Ramachandra Guha, Jairam Ramesh Tweet Letters as Jaishankar Says Nehru Didn't Want Patel in Cabinet


New Delhi: External Affairs Minister S Jaishankar triggered a Twitter storm on Thursday with a statement that he learnt from VP Menon's autobiography that the first Prime Minister of India Jawaharlal Nehru did not want Vallabhbhai Patel in his Cabinet in 1947.

Congress leader Jairam Ramesh and noted historian Ramachandra Guha took umbrage at the claim and tweeted out screenshots of letters by Nehru written in 1947, in which Patel was on top of the new Cabinet list and was also referred to as “the strongest pillar of the Cabinet.”

Jaishankar, in a tweet had stated, “Learnt from the book that Nehru did not want Patel in the Cabinet in 1947 and omitted him from the initial Cabinet list. Clearly, a subject for much debate. Noted that the author stood her ground on this revelation.”

Jaishankar was referring to a new book by historian and analyst Narayani Basu, ‘V.P. Menon: The Unsung Architect of Modern India’. The external affairs minister was invited for the launch of this book.

Basu is the great-granddaughter of VP Menon, a British-era civil servant, who was political reforms commissioner to multiple viceroys. Menon played a key role in overseeing the Partition and integration of princely states into the Indian Union and worked closely with Patel in the period after independence.

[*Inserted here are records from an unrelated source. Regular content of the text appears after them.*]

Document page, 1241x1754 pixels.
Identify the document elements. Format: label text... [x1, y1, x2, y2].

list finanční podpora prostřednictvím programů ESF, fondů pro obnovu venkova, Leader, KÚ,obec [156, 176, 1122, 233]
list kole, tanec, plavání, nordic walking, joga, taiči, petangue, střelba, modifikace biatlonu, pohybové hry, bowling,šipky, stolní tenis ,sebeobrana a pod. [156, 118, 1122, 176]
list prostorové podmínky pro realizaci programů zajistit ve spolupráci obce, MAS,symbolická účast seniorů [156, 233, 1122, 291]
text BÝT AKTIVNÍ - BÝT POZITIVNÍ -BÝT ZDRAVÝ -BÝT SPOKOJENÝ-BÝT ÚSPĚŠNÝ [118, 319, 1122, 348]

The book claims Nehru did not include the name of Patel in the list he submitted for independent India's first cabinet to viceroy Lord Louis Mountbatten. Narayani Basu writes V.P. Menon went to Mountbatten and warned "you will start a war of succession. Congress will split in two...". The book claims Sardar Patel's name was included in the name of ministers after Mountbatten met Mahatma Gandhi.

The first to take on Jasihankar’s post was Guha, who termed the claim a “myth.”

“This is a myth that has been comprehensively demolished by Professor Srinath Raghavan in The Print. Besides, promoting fake news about, and false rivalries between, the builders of modern India is not the job of the Foreign Minister. He should leave this to the BJP’s IT Cell,” he tweeted.

In response to this tweet by Guha, the External Affairs Minister said, "Some Foreign Ministers do read books. May be a good habit for some Professors too. In that case, strongly recommend the one I released yesterday.”

Guha, in response, then uploaded the picture of a letter by Nehru on August 1, 1947, inviting Patel to be part of the Cabinet where he addresses him as “the strongest pillar of the Cabinet.”

Patel was India’s first Home Minister.

Guha again took a dig at Jaishankar stating, “Sir, since you have a PhD from JNU you must surely have read more books than me. Among them must have been the published correspondence of Nehru and Patel which documents how Nehru wanted Patel as the “strongest pillar” of his first Cabinet. Do consult those books again.”

Getting into the debate, Congress leader Jairam Ramesh also tweeted a series of letters written between July 19, 1947 and August 14, 1947 by Nehru, in each of which Patel was “right on top of new cabinet list.”

Several BJP leaders have made the claim the country would have taken a different path if Sardar Patel was the first prime minister. In February 2018, Prime Minister Narendra Modi told the Lok Sabha, “Had Sardar Vallabhbhai Patel been the first prime minister, a part of Kashmir would not have been under control of Pakistan.”

The critics of Nehru and his successors in the Nehru-Gandhi family allege that Sardar Patel's legacy had been ignored by successive Congress governments.